• **Stored items**
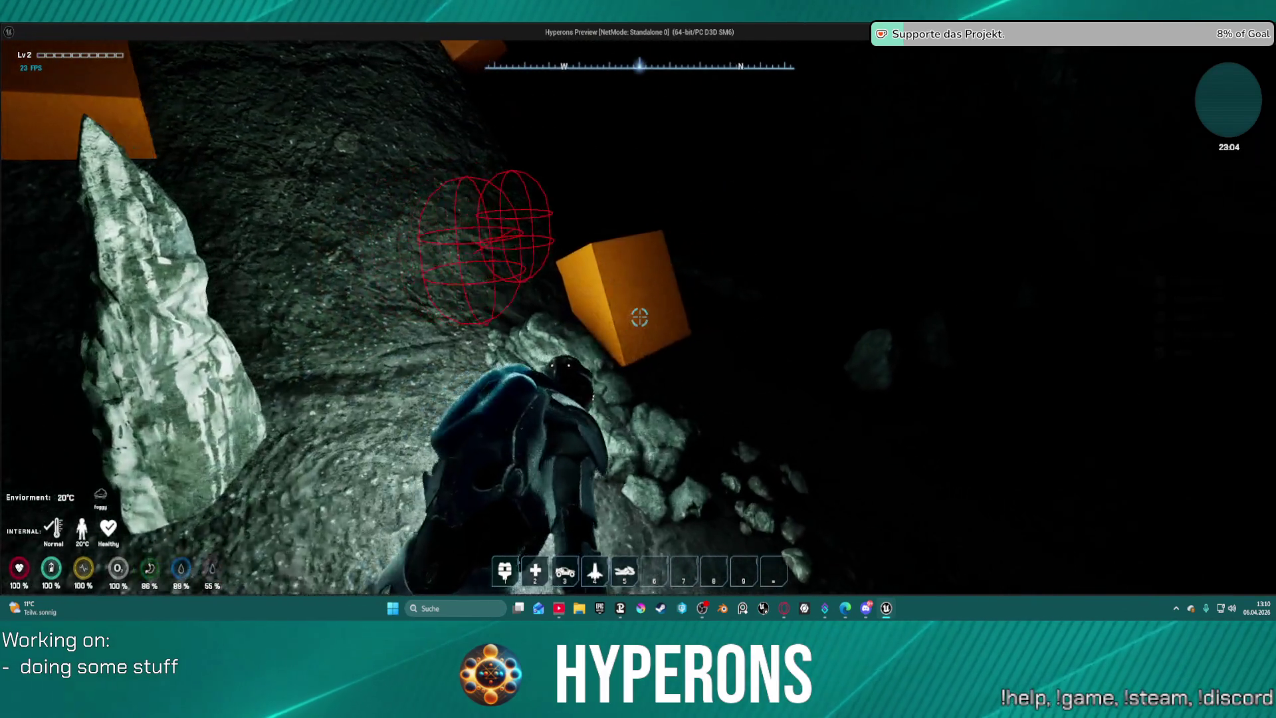
pyautogui.press('w')
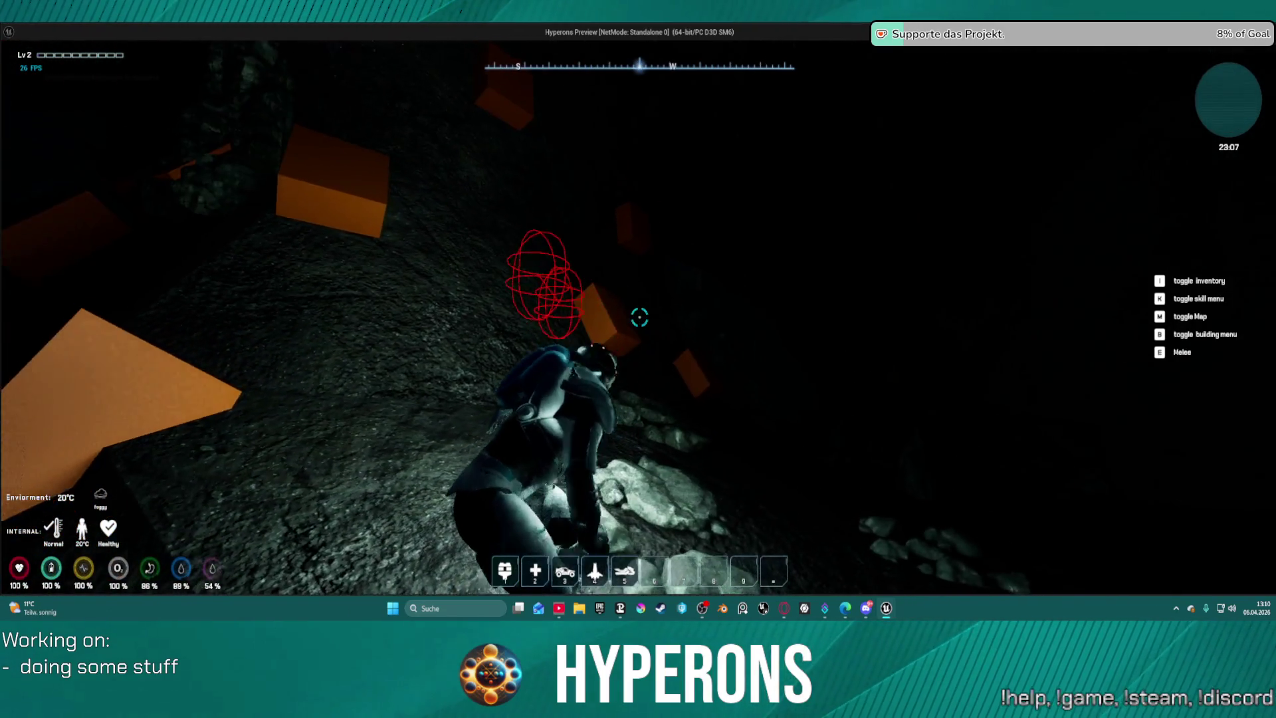
# Climb the rocky slope and run along the cave passage toward more orange ore blocks.
pyautogui.press('w')
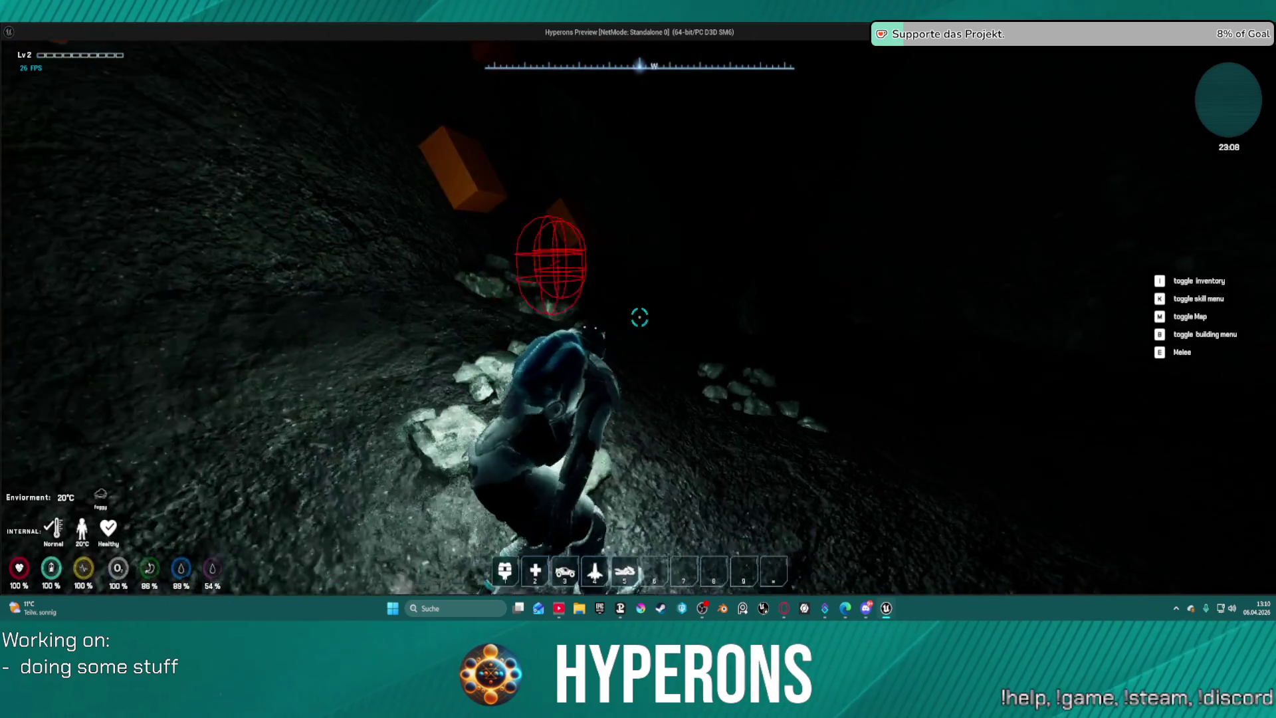
pyautogui.press('w')
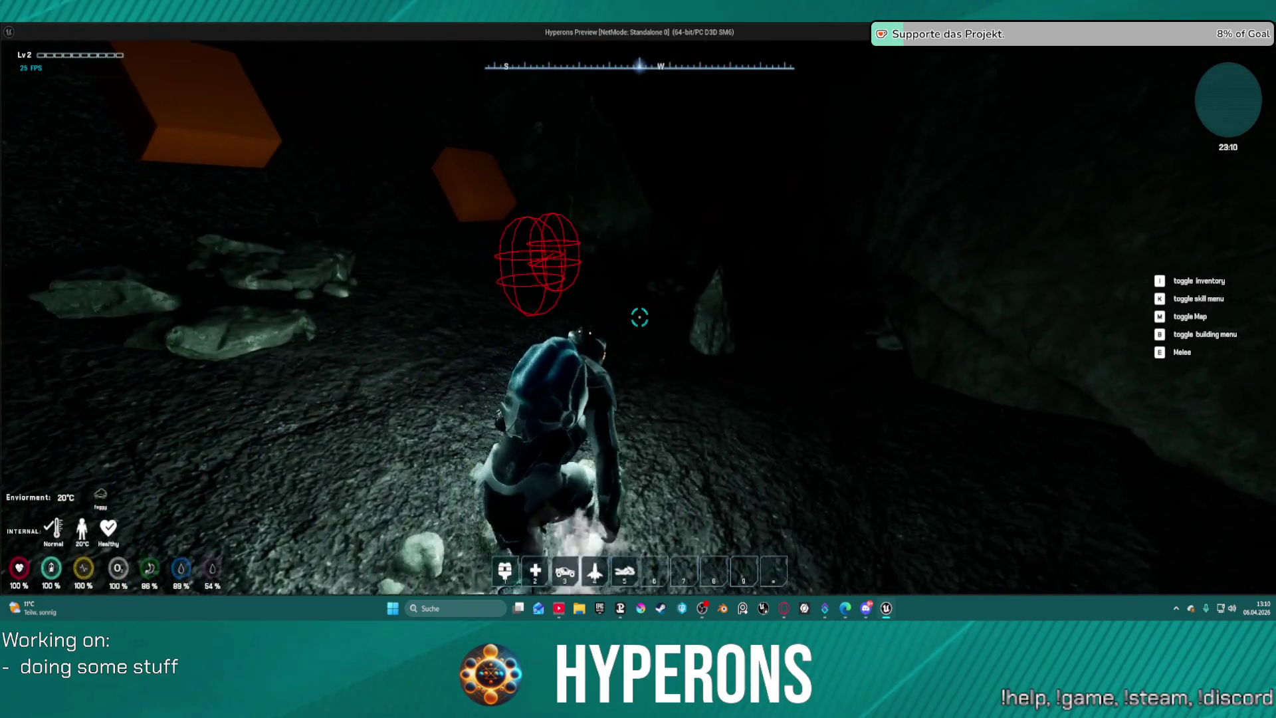
pyautogui.press('w')
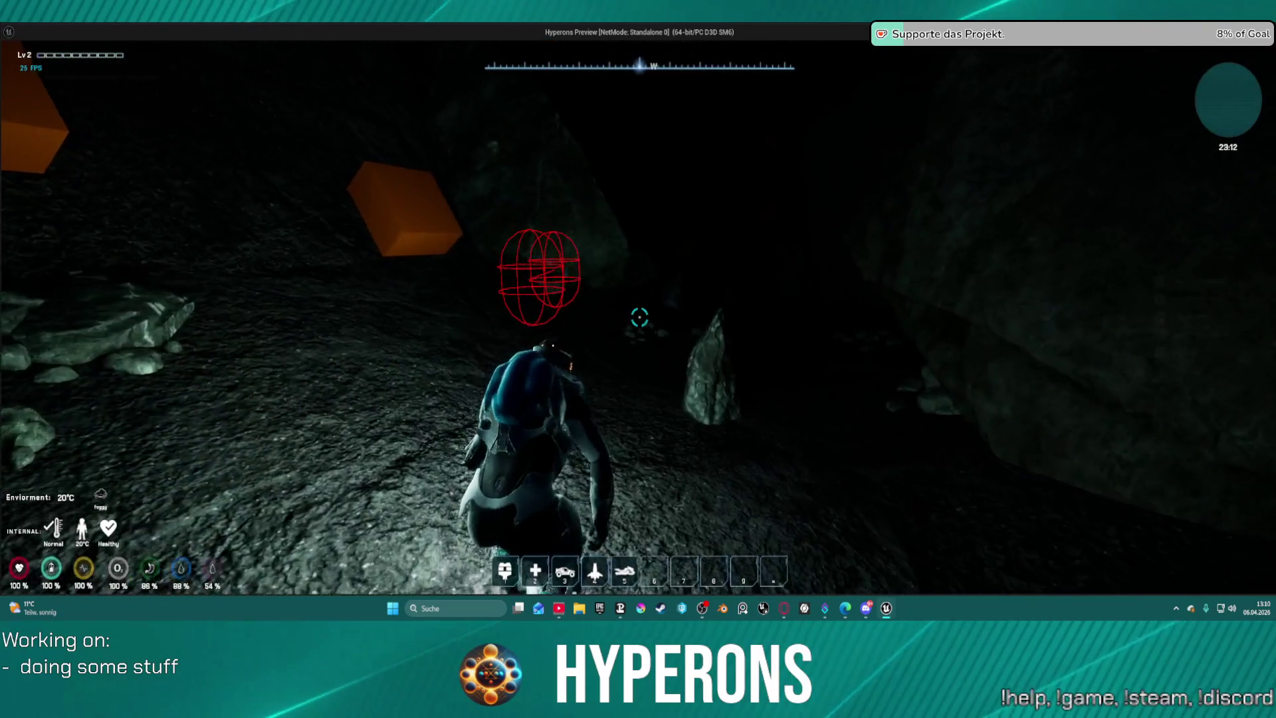
pyautogui.press('w')
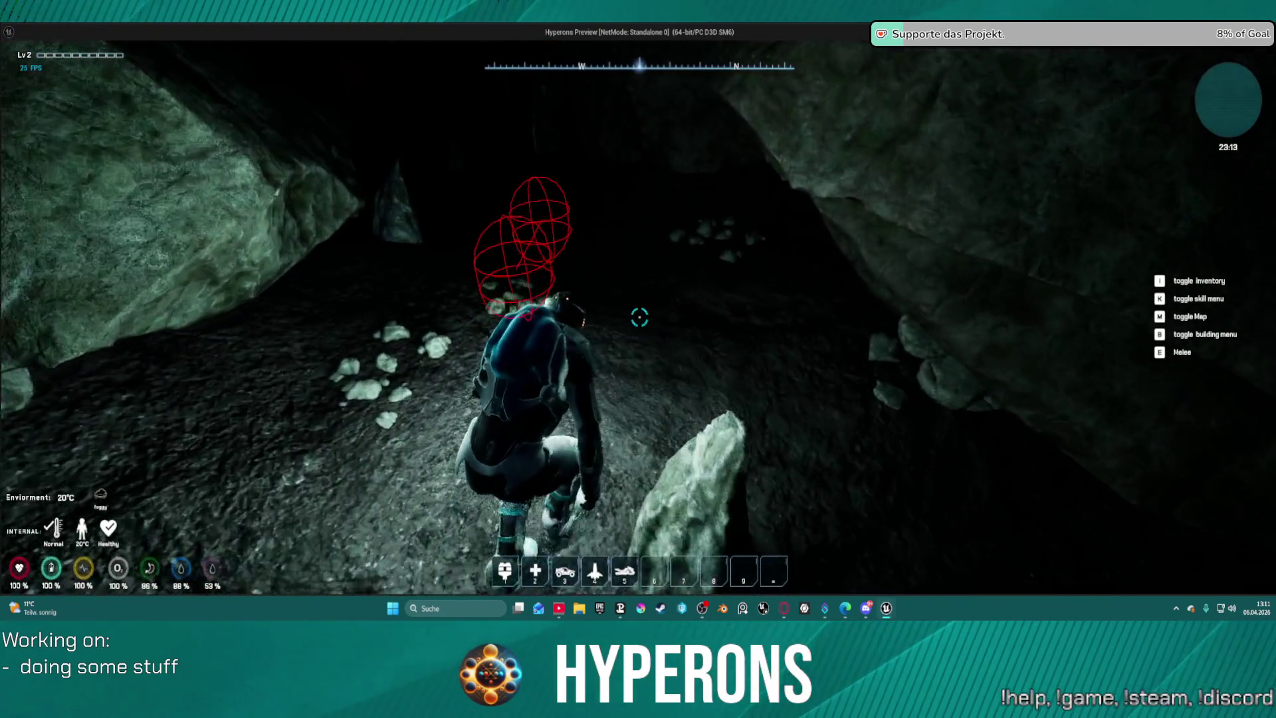
pyautogui.press('w')
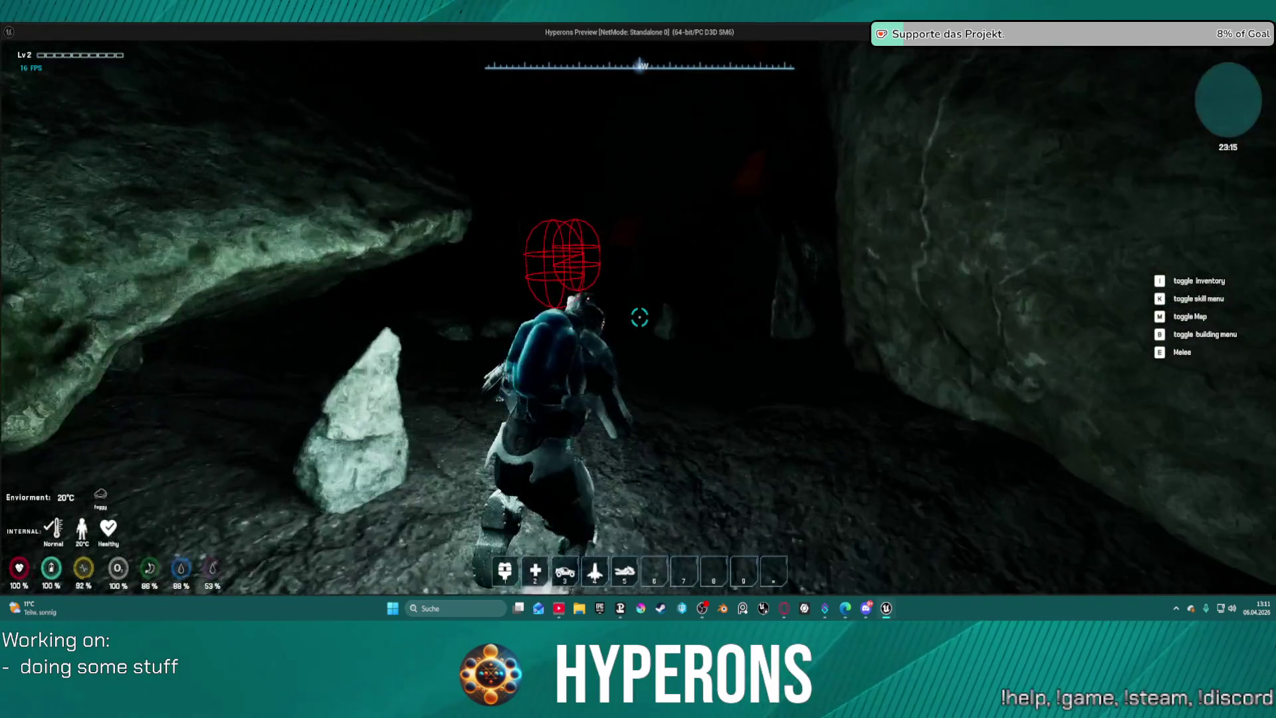
pyautogui.press('w')
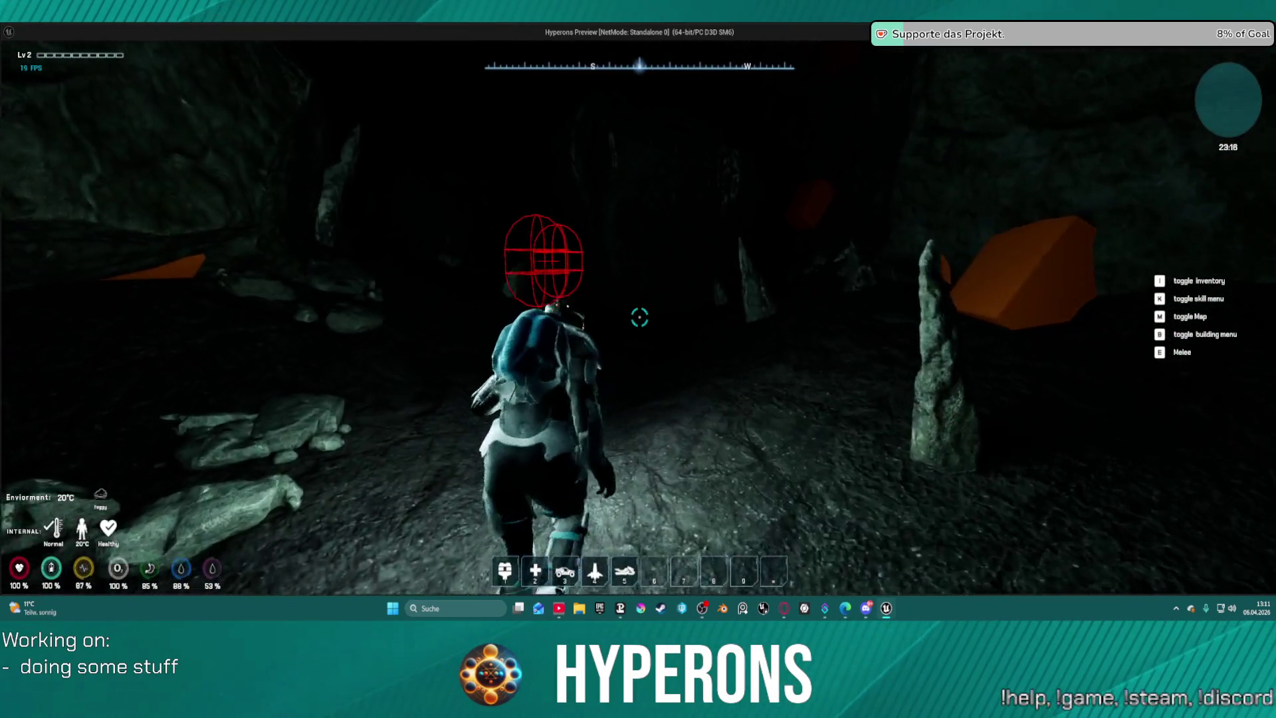
pyautogui.press('w')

• **WHAT YOU SHOULD DO**
Copy out, exactly and without pictures, each line from the one containing "# Climb the" through the final line of the entries, both ends included.

• **RESPONSE TO THIS EXERCISE**
# Climb the rocky slope and run along the cave passage toward more orange ore blocks.
pyautogui.press('w')
pyautogui.press('w')
pyautogui.press('w')
pyautogui.press('w')
pyautogui.press('w')
pyautogui.press('w')
pyautogui.press('w')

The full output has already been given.